An observer from another planet might think that by introducing the benefits of new technology and the internet to private business and the public sector over the last 20 years, both sectors would become smaller and more cost efficient. Instead the opposite appears to have happened. Visit a supermarket and you'll see that clothes and food are now much cheaper than they were 20 years ago, with more choice on offer but consumers and taxpayers are increasingly the unhappy victims of the arrival of new technology in the workplace.
In theory, the introduction of electronic government and business process re-engineering concepts should have led to a more streamlined public sector, calling on equally slim public/private partnerships to deliver cost-effective and competitive services to the population.
Instead, many of us see the evidence of an expensive shambles and an exercise in self justification by local and central government.
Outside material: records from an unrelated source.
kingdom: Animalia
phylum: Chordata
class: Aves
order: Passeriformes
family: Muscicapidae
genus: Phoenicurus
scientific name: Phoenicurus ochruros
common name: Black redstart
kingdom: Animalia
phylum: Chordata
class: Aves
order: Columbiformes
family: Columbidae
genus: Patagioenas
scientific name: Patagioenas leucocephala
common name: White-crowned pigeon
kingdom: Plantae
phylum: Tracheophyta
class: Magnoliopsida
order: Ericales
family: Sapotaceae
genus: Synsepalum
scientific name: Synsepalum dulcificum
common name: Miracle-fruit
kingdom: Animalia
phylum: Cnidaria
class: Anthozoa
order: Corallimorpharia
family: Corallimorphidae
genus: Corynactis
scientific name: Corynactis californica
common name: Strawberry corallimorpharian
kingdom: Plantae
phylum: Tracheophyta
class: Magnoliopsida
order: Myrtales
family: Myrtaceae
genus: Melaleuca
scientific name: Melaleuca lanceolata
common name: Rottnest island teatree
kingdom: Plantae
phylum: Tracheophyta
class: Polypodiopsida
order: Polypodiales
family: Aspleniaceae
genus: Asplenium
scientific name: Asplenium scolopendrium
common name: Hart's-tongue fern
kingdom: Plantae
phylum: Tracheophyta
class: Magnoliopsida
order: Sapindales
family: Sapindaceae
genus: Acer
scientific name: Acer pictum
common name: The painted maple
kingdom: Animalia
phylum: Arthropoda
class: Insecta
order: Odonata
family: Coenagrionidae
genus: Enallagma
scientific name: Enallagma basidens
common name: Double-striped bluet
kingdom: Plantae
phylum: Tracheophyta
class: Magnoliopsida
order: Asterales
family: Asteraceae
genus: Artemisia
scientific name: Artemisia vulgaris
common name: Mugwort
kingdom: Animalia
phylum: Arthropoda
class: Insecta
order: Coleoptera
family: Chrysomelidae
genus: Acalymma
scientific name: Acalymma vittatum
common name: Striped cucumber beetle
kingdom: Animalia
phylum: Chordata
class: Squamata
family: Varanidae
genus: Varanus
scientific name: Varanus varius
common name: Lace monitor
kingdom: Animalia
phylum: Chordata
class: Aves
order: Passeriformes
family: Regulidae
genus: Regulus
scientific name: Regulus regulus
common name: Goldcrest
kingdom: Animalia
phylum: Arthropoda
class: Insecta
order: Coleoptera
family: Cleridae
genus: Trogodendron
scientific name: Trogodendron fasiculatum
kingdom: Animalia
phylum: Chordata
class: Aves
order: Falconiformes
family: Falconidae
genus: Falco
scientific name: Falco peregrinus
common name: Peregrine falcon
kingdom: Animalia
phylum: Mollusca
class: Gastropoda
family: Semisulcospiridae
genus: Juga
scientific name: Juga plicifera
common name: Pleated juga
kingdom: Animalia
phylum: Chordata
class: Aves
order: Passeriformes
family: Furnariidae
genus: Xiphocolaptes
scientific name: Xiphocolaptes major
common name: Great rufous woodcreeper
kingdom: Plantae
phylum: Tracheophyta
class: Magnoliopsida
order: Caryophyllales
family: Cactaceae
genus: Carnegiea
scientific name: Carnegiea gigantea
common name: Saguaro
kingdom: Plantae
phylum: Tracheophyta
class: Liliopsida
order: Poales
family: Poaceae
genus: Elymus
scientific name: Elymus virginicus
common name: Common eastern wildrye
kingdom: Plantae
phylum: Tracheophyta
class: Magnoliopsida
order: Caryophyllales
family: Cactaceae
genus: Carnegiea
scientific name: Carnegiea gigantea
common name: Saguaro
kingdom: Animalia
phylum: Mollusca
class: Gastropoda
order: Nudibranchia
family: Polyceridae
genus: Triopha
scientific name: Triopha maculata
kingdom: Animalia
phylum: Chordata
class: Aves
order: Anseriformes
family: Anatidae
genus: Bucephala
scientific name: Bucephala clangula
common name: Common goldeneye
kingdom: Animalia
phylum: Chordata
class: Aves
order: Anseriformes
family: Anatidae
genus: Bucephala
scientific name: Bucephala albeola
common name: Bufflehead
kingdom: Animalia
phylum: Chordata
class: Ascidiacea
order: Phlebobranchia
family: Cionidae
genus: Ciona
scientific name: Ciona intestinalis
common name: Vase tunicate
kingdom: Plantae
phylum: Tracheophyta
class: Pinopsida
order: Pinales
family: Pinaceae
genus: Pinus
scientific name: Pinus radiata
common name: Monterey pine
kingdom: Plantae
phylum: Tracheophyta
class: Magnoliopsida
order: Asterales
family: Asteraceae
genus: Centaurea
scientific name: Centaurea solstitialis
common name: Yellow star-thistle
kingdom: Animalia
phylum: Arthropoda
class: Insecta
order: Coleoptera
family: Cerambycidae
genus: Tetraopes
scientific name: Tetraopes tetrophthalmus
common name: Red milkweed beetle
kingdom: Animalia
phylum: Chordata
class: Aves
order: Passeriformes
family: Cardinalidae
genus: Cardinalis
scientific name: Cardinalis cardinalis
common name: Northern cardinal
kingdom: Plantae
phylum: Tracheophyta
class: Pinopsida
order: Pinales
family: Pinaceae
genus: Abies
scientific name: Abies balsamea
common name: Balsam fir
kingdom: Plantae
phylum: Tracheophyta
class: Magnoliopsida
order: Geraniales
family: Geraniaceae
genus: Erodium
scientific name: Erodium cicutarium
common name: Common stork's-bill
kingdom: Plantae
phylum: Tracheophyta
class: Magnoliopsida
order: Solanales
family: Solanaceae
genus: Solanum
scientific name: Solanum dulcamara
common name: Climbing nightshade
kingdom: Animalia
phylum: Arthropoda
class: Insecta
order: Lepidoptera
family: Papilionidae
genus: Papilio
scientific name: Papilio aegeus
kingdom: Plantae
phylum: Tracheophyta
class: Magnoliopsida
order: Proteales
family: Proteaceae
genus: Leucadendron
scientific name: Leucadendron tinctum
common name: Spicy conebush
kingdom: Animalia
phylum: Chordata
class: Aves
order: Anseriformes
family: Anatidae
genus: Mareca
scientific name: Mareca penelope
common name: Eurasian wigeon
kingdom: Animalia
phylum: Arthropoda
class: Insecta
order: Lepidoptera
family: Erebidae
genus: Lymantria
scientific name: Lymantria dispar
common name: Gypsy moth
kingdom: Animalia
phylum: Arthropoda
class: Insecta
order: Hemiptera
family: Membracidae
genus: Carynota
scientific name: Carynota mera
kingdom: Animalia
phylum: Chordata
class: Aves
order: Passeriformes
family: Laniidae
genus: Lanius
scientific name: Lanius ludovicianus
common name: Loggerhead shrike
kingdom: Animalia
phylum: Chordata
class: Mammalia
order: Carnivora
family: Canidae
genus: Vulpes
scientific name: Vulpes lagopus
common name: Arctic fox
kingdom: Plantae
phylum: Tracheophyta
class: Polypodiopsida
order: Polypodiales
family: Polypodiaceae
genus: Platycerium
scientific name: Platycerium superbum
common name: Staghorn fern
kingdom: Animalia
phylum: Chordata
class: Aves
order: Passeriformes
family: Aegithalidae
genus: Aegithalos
We have higher taxes to pay for local and central services, which in the case of the Child Support Agency or the Tax Credits system, squander huge amounts of public money on wasteful, ill-conceived projects, dreamt up by a handful of very large IT suppliers in collusion with our very naive political leaders.
As Karl Marx said: "Bureaucracy is the ultimate purpose of the state." And business is suffocated by red tape and squeezed by compliance and expensive IT costs. Government continues to expand and uses IT as an instrument of control and taxation on a population which no longer believes in the value of the democratic process.
Last week, I chaired an electronic government conference with papers delivered from countries as close as Scotland and as far afield as Singapore and Taiwan. What I concluded from the event was that while the arrival of new technology can add value and speed up some processes, it can make others worse and lead to the appearance of a single point of failure which has a knock-on effect downstream.
In reality, chasing technology - like seeking the pot of gold at the end of the rainbow - has become the new purpose of government. While the public sector talks bravely of efficiencies and shared services, it becomes ever more expensive and people-intensive to run - leaving me to ask if what we have today is really any better than what we paid much less for in our taxes 20 years ago.
Simon Moores is managing director of Zentelligence Research and vice chairman of policy development for the Conservative Technology Forum.